The method according to claim 2, wherein a phrase or n-gram is selected in the first sentence as being a predefined number of words located in the center of the first sentence.

7.

The method according to claim 6, wherein the selected phrase or n-gram is tested to identify if the frequency of this phrase or n-gram is above a predefined threshold level in natural language corpus, and if the selected phrase or n-gram is identified to be below the predefined threshold, an new phrase or n-gram is selected by shifting the position of the first selected phrase or n-gram either one position towards the beginning of the sentence, or towards the end of the sentence, and then testing the frequency of this selection, continuing shifting the location of the phrase or n-gram until a phrase or n- gram that is above the predefined threshold level is identified.

8.

The method according to claim 2, wherein the identified phrase or n-gram is from a list of preselected phrases or n-grams.

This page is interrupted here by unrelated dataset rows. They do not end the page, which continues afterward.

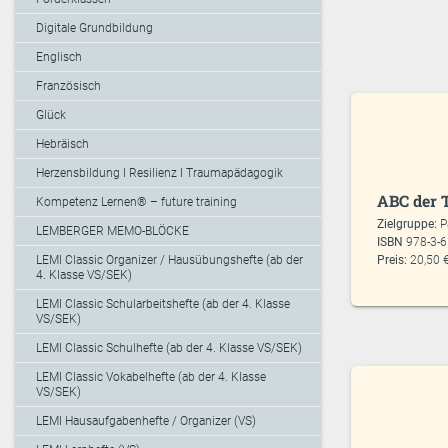
Digitale Grundbildung
Englisch
Französisch
Glück
Hebräisch
Herzensbildung I Resilienz I Traumapädagogik
ABC der T
Kompetenz Lernen® – future training
Zielgruppe:
P
LEMBERGER MEMO-BLÖCKE
ISBN
978-3-
LEMI Classic Organizer / Hausübungshefte (ab der
Preis:
20,50 
4. Klasse VS/SEK)
LEMI Classic Schularbeitshefte (ab der 4. Klasse
VS/SEK)
LEMI Classic Schulhefte (ab der 4. Klasse VS/SEK)
LEMI Classic Vokabelhefte (ab der 4. Klasse
VS/SEK)
LEMI Hausaufgabenhefte / Organizer (VS)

9. The method according to claim 2, wherein the list of preselected phrases or n-grams comprises words that implies deduction or a deductive context in the sentence. 17

10.

The method according to claim 9, wherein the list of preselected phrases or n-grams comprises: "because of this", consequently", implicating", "thus", "therefore", etc.

11.

The method according to claim 2, wherein the first sentence is selected form a first corpus of text related to a subject matter that is different form a subject matter of a second corpus used to select the second sentence from.

12.

The method according to claim 11, wherein natural joining words such as and, or is used as a phrase or n-gram.

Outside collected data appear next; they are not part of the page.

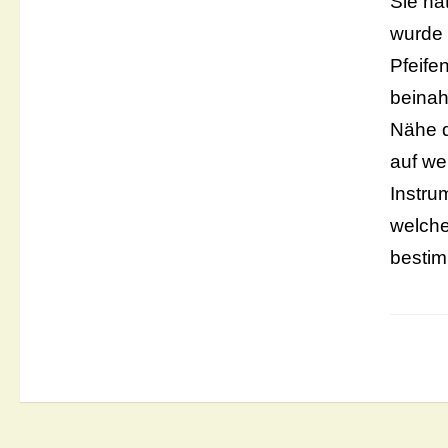
Sie ha
wurde 
Pfeife
beinah
Nähe 
auf we
Instru
welche
bestim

13. The method according to claim 2, further comprising filtering the CAPTCHA sentence with a grammar checker, and discarding any CAPTCHA sentence not passing the grammar checker.

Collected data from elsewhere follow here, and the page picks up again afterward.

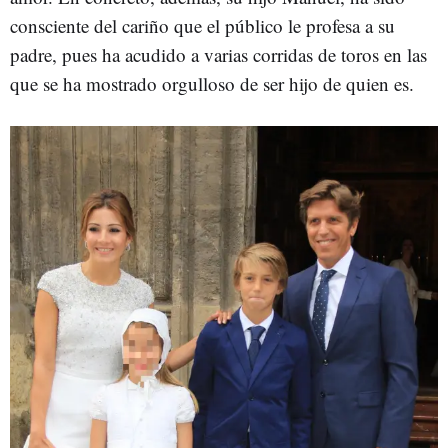
consciente del cariño que el público le profesa a su
padre, pues ha acudido a varias corridas de toros en las
que se ha mostrado orgulloso de ser hijo de quien es.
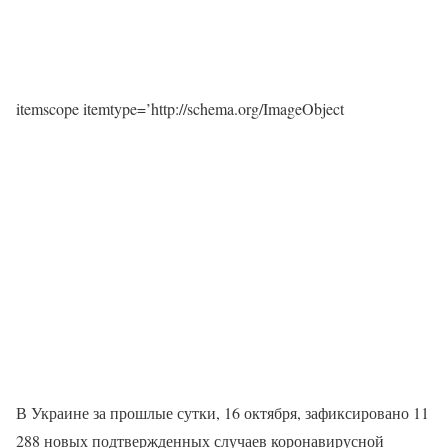
itemscope itemtype=’http://schema.org/ImageObject
В Украине за прошлые сутки, 16 октября, зафиксировано 11
288 новых подтвержденных случаев коронавирусной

14. The method according to claim 2, further comprising substituting a selected phrase or n- gram with words from a predefined list of substitutions.

15.

The method according to claim 2, further comprising substituting at least one word in a selected phrase or n-gram with a randomly selected word.

16.

The method according to claim 15, comprising substituting a phrase or n-gram with its antonym.

17.

The method according to claim 2, wherein the step of composing the CAPTCHA sentence comprises using a previously composed CAPTHCA sentence, and then composing a new CAPTCHA sentence based on the previously composed CAPTCHA sentence by either substituting the first subset of words with another subset of words, or by substituting the second subset of words with another subset of words, or by substituting the common phrase or n-gram with another phrase or n-gram. 18

18.

The method according to claim 2, wherein the step of composing a CAPTCHA sentence further comprises keeping a composed CAPTCHA sentence and then identifying another common phrase or n-gram in the second subset of words with other sentences in the at least one dataset, and then use the other steps wherein the kept composed CAPTCHA sentence is treated as the first sentence while at least one of the other sentences that has the other selected common phrase or n-gram is treated as the second sentence.

19.

The method according to claim 18, wherein the steps of composing a CAPTCHA sentence is continued iterative a number of predefined times.

20.

The Method according to claim 1, further comprising the steps of presenting the CAPTCHA to a user on a terminal used by the user on a computer system, wherein the CAPTCHA is presented as part of an information element, wherein the information element initiates actions in the computer system connected to the terminal used by the user and/or by interactive actions performed by the user on the terminal, wherein these initiated actions provides a random delay for transmitting a response from the user to the CAPCHA.

21. The method according to claim 1 , wherein the step of selecting to use a graphical image based CAPTCHA, a lingustic based CAPTCHA or a combination of these CAPTCHAs are provided for as a random selection, or as a selection of one after the other, or as a choice selected by a user via terminal interactions.

22.

Use of a CAPTCHA method according to claim 1 to 21 for visually impaired persons, wherein the terminal used by the user is Brail type of terminal.